◆ Records supplied
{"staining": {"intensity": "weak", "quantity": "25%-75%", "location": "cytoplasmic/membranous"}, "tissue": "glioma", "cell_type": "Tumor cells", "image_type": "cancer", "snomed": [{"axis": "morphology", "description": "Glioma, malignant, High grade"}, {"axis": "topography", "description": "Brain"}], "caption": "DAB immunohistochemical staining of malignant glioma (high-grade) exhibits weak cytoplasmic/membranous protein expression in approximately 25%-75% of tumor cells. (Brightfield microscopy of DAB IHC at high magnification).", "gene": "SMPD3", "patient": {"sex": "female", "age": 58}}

---

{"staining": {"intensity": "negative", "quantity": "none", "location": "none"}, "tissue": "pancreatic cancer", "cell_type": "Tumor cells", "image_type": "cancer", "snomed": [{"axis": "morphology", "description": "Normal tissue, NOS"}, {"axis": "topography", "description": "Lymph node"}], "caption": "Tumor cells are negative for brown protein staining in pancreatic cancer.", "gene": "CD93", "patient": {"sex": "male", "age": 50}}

...

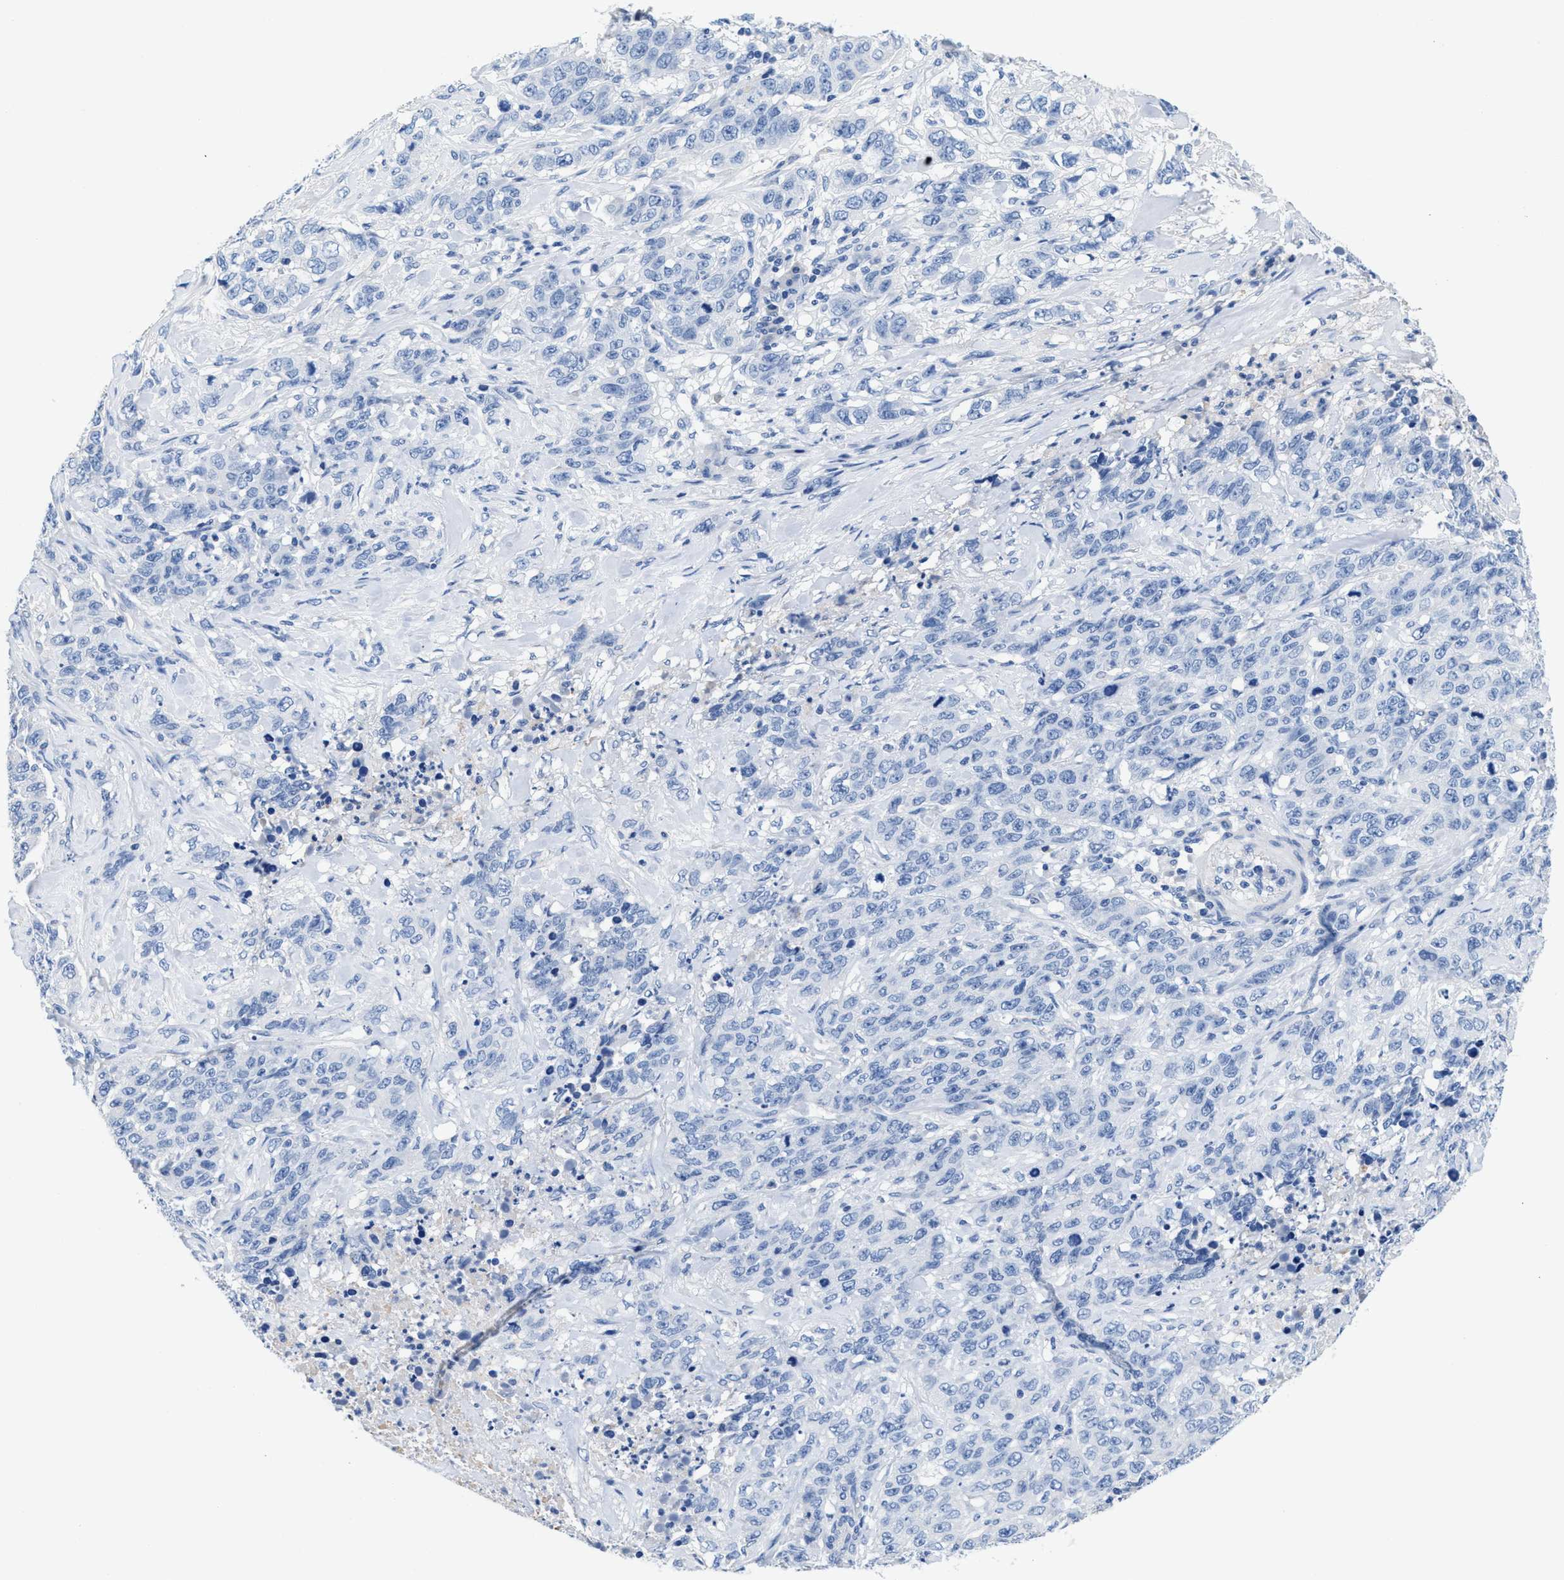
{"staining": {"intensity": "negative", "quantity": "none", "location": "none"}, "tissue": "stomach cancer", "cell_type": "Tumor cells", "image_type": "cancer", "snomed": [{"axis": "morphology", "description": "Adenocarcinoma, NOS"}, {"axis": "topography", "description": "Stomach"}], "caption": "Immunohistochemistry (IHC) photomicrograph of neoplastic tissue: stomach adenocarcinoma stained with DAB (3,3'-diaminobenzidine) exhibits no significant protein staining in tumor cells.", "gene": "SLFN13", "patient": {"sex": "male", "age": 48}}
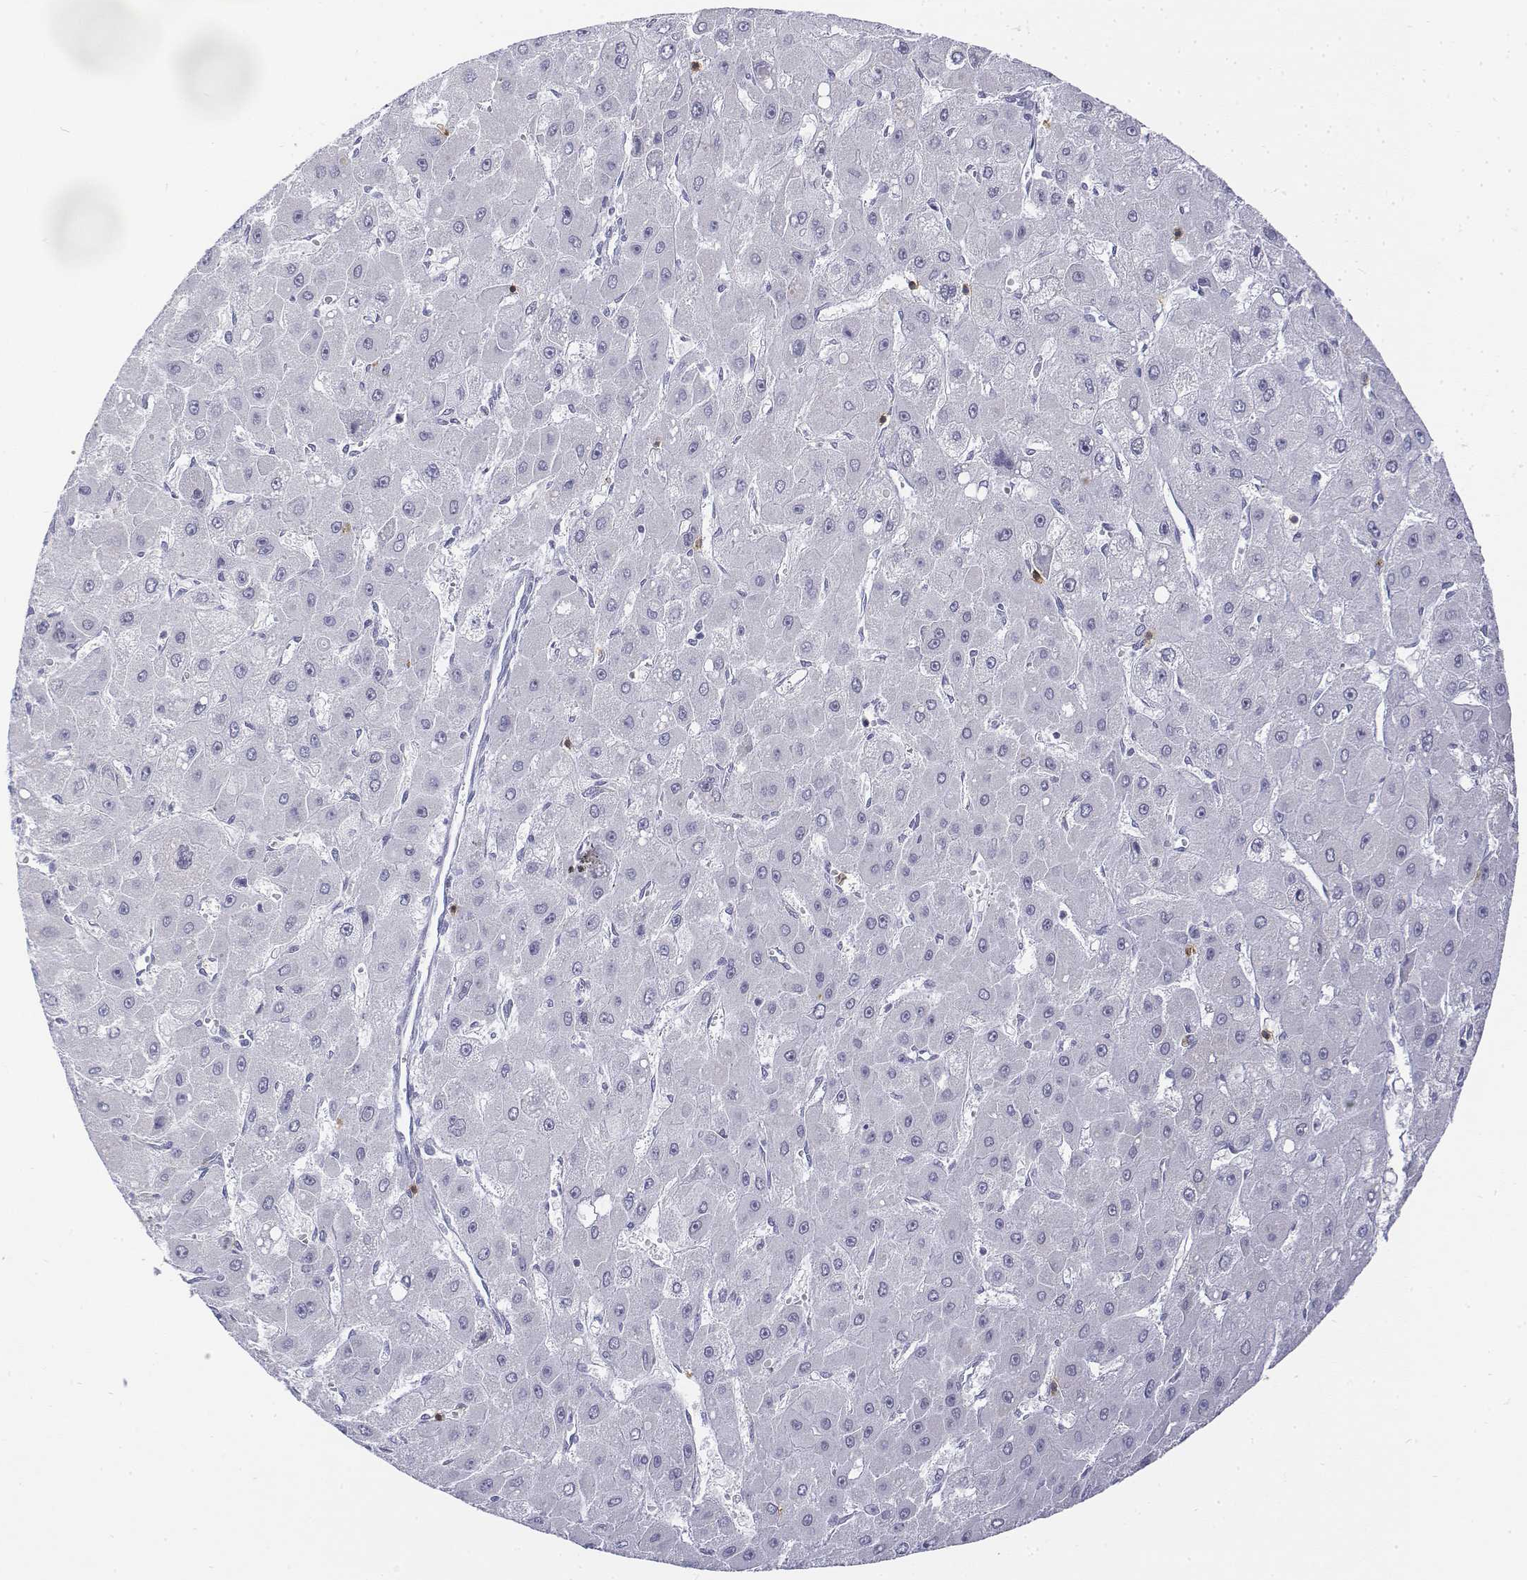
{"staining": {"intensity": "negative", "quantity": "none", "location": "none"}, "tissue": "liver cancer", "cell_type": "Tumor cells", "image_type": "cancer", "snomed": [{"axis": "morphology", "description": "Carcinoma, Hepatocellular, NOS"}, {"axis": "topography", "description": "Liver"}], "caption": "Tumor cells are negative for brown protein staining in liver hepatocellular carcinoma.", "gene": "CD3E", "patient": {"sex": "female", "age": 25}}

◆ Assignment
The copy should hold only the lines from the one with "(IHC) photomicrograph of" through the one with "staining in liver", exactly as they stand above. Leave out the pictures.

◆ Solved exercise
{"staining": {"intensity": "negative", "quantity": "none", "location": "none"}, "tissue": "stomach cancer", "cell_type": "Tumor cells", "image_type": "cancer", "snomed": [{"axis": "morphology", "description": "Adenocarcinoma, NOS"}, {"axis": "topography", "description": "Stomach"}], "caption": "Immunohistochemistry (IHC) photomicrograph of neoplastic tissue: stomach adenocarcinoma stained with DAB (3,3'-diaminobenzidine) exhibits no significant protein staining in tumor cells.", "gene": "SLFN13", "patient": {"sex": "male", "age": 48}}
{"staining": {"intensity": "negative", "quantity": "none", "location": "none"}, "tissue": "liver cancer", "cell_type": "Tumor cells", "image_type": "cancer", "snomed": [{"axis": "morphology", "description": "Carcinoma, Hepatocellular, NOS"}, {"axis": "topography", "description": "Liver"}], "caption": "Tumor cells are negative for brown protein staining in liver hepatocellular carcinoma.", "gene": "CD3E", "patient": {"sex": "female", "age": 25}}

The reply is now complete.